Prosegui il testo sulla croce e sul Vangelo secondo Matteo a partire dall'ultima frase riportata.

══ BRANO RIPORTATO ══

Il Vangelo non lo nasconde: c’è una croce da prendere, da fare nostra. Spesso ho sentito dire che Dio dona le croci che siamo capaci di portare e che se ciascuno, portando in piazza la propria croce, potesse barattare la propria con una qualsiasi altra croce, finirebbe per scegliere nuovamente la propria. Mi perdonerete ma non riesco a pensare ad un Dio che imponga croci agli uomini che egli chiama suoi figli. A leggere il Vangelo o a rileggere la storia possiamo dire che spesso le croci ce le carichiamo a vicenda. Anche Gesù dunque è stato caricato di una croce, non certo dal Padre ma da fratelli divenuti nemici. È questa la croce che siamo invitati a prendere, a fare nostra: la vita di Gesù, amata e donata fin sulla croce, è questa Vita donata che rende bella e buona anche la nostra stessa vita.

Perdere la propria vita, come dirà Gesù nel Vangelo, non significa morire nel corpo quanto piuttosto decidere di donarsi senza riserve alla maniera di Gesù. È tutta la vita di Gesù che è donata a noi come dono, come vita da amare, da abbracciare, da imitare. E quando questa vita del Figlio di Dio ritma e sostiene la nostra, come il respiro del corpo, è allora che noi pure saremo capaci di donare o restituire vita. C’è sempre qualcosa di noi, nelle nostre storie personali e nelle nostre comunità che deve morire per lasciare che la vita di Dio risplenda più visibilmente. 

Dal Vangelo secondo Matteo
(10, 37-42)

In quel tempo, Gesù disse ai suoi apostoli: «Chi ama padre o madre più di me non è degno di me; chi ama figlio o figlia più di me non è degno di me; chi non prende la propria croce e non mi segue, non è degno di me.
Chi avrà tenuto per sé la propria vita, la perderà, e chi avrà perduto la propria vita per causa mia, la troverà.
Chi accoglie voi accoglie me, e chi accoglie me accoglie colui che mi ha mandato.
Chi accoglie un profeta perché è un profeta, avrà la ricompensa del profeta, e chi accoglie un giusto perché è un giusto, avrà la ricompensa del giusto.

═══
══ DATI REGISTRATI ══

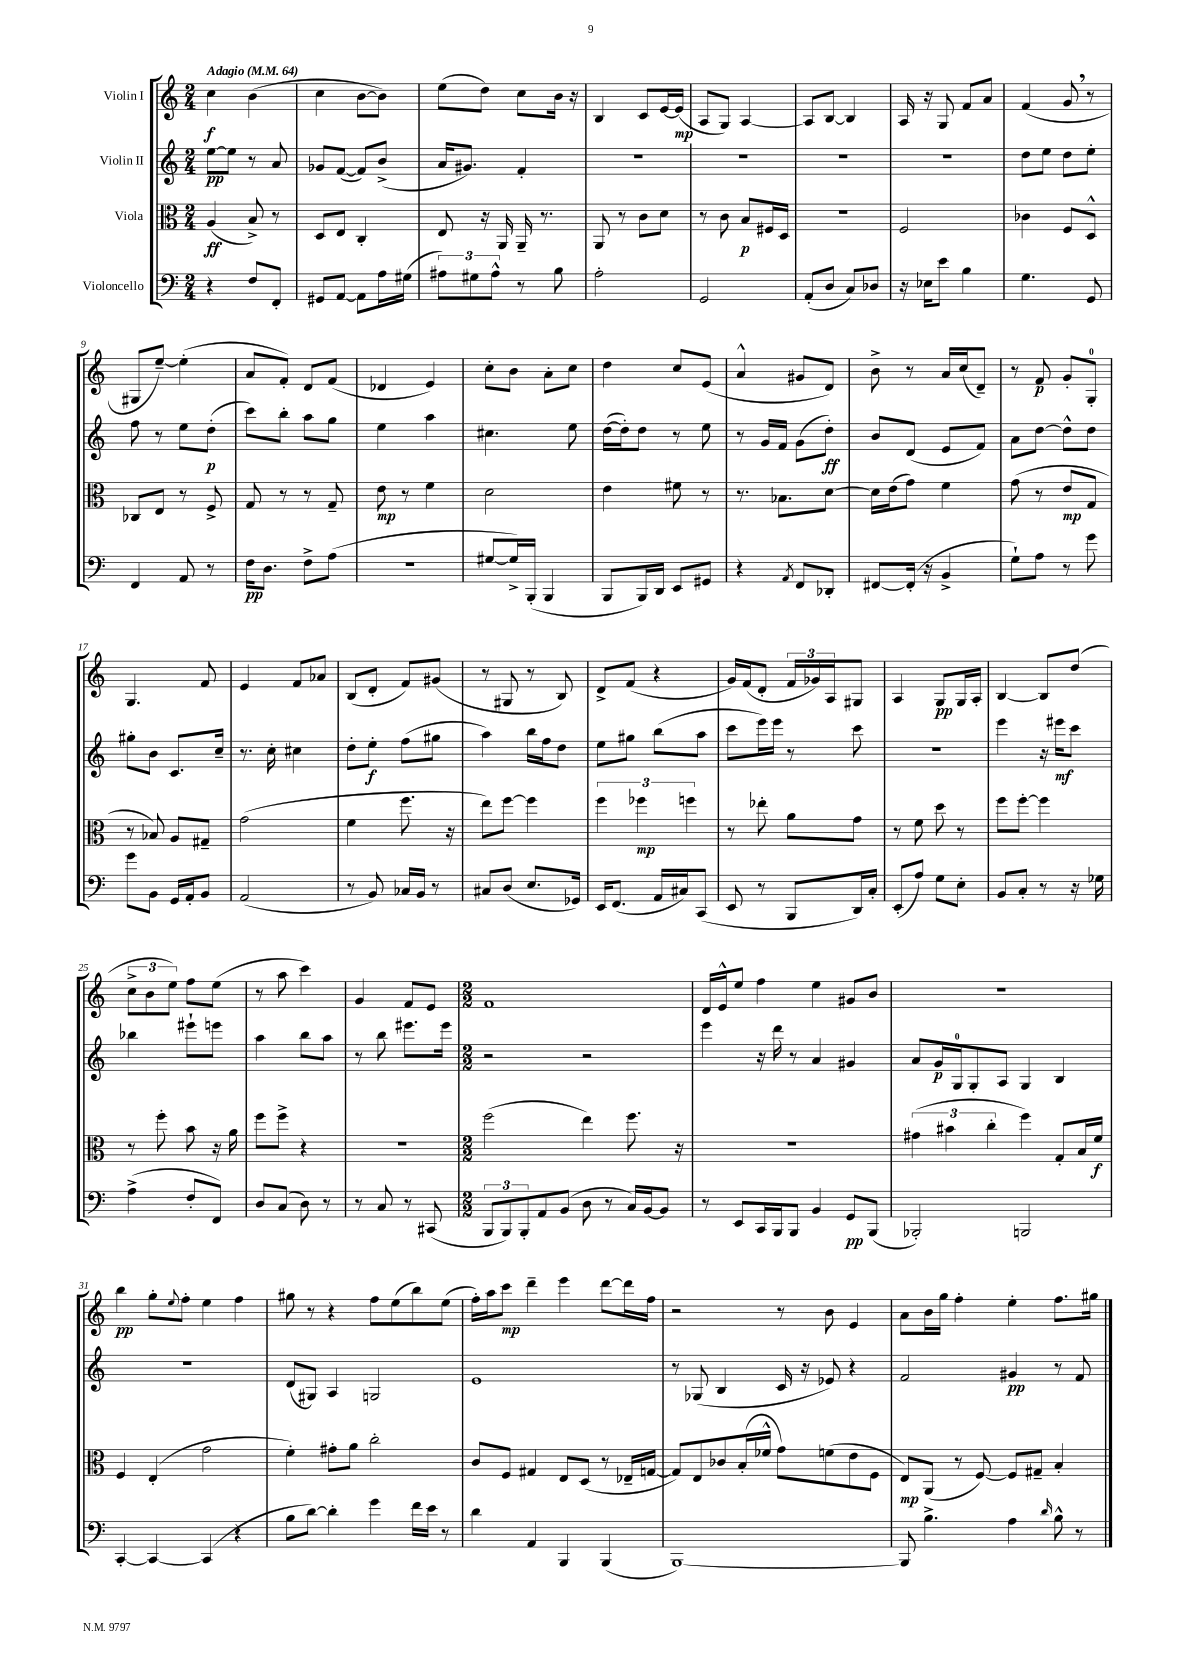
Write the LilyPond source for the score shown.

═══

§ **RISULTATO**
Chi avrà dato da bere anche un solo bicchiere d’acqua fresca a uno di questi piccoli perché è un discepolo, in verità io vi dico: non perderà la sua ricompensa».

…E quando, per la sua disobbedienza,
l’uomo perse la tua amicizia,
tu non l’hai abbandonato in potere della morte,
ma, nella tua misericordia,
a tutti sei venuto incontro,
perché coloro che ti cercano ti possano trovare.
Molte volte hai offerto agli uomini la tua alleanza
e per mezzo dei profeti
hai insegnato a sperare nella salvezza.
Padre santo, hai tanto amato il mondo
da mandare a noi, nella pienezza dei tempi,
il tuo unigenito Figlio come salvatore.
Egli si è fatto uomo per opera dello Spirito Santo
ed è nato dalla Vergine Maria;
ha condiviso in tutto, eccetto il peccato,
la nostra condizione umana.
Ai poveri annunciò il Vangelo di salvezza,
la libertà ai prigionieri,
agli afflitti la gioia.
Per attuare il tuo disegno di redenzione
consegnò se stesso alla morte
e risorgendo distrusse la morte e rinnovò la vita.
E perché non vivessimo più per noi stessi
ma per lui che è morto e risorto per noi,
ha mandato, o Padre, lo Spirito Santo,
primo dono ai credenti,
a perfezionare la sua opera nel mondo
e compiere ogni santificazione.

(preghiera eucarestia IV)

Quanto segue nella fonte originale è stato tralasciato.